Coney Island surf should remain working people’s turf
The city’s latest plans to “save” Coney Island – the land of dreams and schemes at the southern tip of Brooklyn – once again threaten to destroy it.
That is why I recently wrote Mayor Bloomberg telling him I plan to resign as a director of the Coney Island Development Corp. (CIDC) effective Tuesday, when the city will present its latest plan supposedly designed to transform the area into a year-round attraction. Plunking 30-story hotels onto land that should offer bumper cars and other amusements is not the way to save the city’s “working man’s Riviera.”
As everyone in Brooklyn knows, I am the permanently unelected Mayor of Coney Island and, therefore, a phony politician. As an operator of the Coney Island USA museum and sideshow, I am no more than a spokesman and advocate for a shrinking amusement industry that has persevered despite decades of municipal neglect and hostility.
Coney Island has been smothered by good intentions emanating from City Hall, perhaps never more dramatically than in the 1960s when the city tore down most of the dilapidated structures along Surf and Mermaid Aves. but never quite got around to the rebuilding part. There have been so many plans for Coney Island’s future that the paper they were printed on would reach higher than the horses atop Steeplechase Park – if Steeplechase had not been torn down as part of one of those plans.

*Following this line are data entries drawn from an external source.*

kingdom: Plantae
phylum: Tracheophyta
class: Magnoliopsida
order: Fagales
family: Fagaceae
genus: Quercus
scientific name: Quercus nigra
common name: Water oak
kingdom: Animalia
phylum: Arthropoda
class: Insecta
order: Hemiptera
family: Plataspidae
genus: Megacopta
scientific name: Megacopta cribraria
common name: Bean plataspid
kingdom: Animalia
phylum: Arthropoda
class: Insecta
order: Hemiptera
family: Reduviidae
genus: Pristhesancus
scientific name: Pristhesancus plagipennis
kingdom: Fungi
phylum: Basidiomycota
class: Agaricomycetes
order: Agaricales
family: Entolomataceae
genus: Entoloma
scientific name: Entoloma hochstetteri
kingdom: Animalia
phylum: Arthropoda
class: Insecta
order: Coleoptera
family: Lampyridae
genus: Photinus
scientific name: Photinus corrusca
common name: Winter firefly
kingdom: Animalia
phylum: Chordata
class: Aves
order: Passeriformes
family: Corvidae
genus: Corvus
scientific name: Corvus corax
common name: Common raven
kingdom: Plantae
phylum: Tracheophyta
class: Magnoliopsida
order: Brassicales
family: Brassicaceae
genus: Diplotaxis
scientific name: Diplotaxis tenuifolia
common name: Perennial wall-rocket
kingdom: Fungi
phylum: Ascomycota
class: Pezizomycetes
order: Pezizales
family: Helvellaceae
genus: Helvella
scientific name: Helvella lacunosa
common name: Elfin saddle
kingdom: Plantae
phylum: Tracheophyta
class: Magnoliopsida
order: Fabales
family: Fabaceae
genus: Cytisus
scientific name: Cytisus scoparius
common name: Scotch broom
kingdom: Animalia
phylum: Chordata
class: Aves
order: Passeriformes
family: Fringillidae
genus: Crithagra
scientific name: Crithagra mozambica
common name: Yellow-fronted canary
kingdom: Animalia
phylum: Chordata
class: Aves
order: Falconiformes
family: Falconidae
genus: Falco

But when Mayor Bloomberg turned his eyes to Coney Island’s future and assigned the CIDC to develop a master plan, I thought that this time things would get better. I was wrong.
Thor Equities, led by a shopping mall magnate with no experience in amusements, had bought most of the property currently zoned for amusements, including Astroland Park. Thor proposed high-rise hotels, apartments and commercial establishments for land where rides now sit. Since that would have gutted the amusement area’s future, outrage echoed from Coney Island to City Hall, and Thor was forced to back off.
The CIDC developed its own master plan. Four years of public hearings and hard negotiating led to a plan that didn’t make everyone happy, but protected the core amusement area.
That plan directed most high-rise development west of KeySpan Park and north of Surf Ave., allowing one high-rise east of KeySpan where the Thunderbolt roller coaster once stood, and across from Nathan’s.
That was a bitter pill for many locals, including myself, but it was accepted as the most realistic compromise.
Then suddenly, the city presented a new plan with no hearings, no public input and not even an opportunity for directors of the CIDC to discuss it. The new plan, the focus of the June 24 hearing at 6 p.m. at Lincoln High School, would allow four hotel towers south of Surf Ave. in the amusement area, including one that would block the view of the landmarked Wonder Wheel from the subway.
It’s awkward for me to criticize a plan pushed by some of the same people who have supported our own nonprofit activities, but right is right. We’ve been told that it’s this or nothing.
One way to illustrate the changes is the proposed fate of the 48 acres in the current amusement core, including 34 acres which now sit vacant. The original CIDC plan would have expanded amusements by an acre, and allowed hotel and entertainment retail on another 35. The new plan cuts 5 acres out of outdoor amusements, and sets aside 6 more for hotels and entertainment retail.
Neighborhood leaders have embraced making Coney Island a year-round destination to draw visitors in the winter months. But shopping and hotels are not amusements and will not be a draw. I may be a phony politician, but even real politicians ought to be able to figure out that the lure of Coney Island will never be NikeTown and a 30-story hotel.
If the city gets its way, it won’t be Coney Island anymore. And if we lose Coney Island now, it will be gone forever. That is why I oppose this plan.
By Dick Zigun
NY Daily News - Opinion
Zigun is the founder and director of Coney Island USA.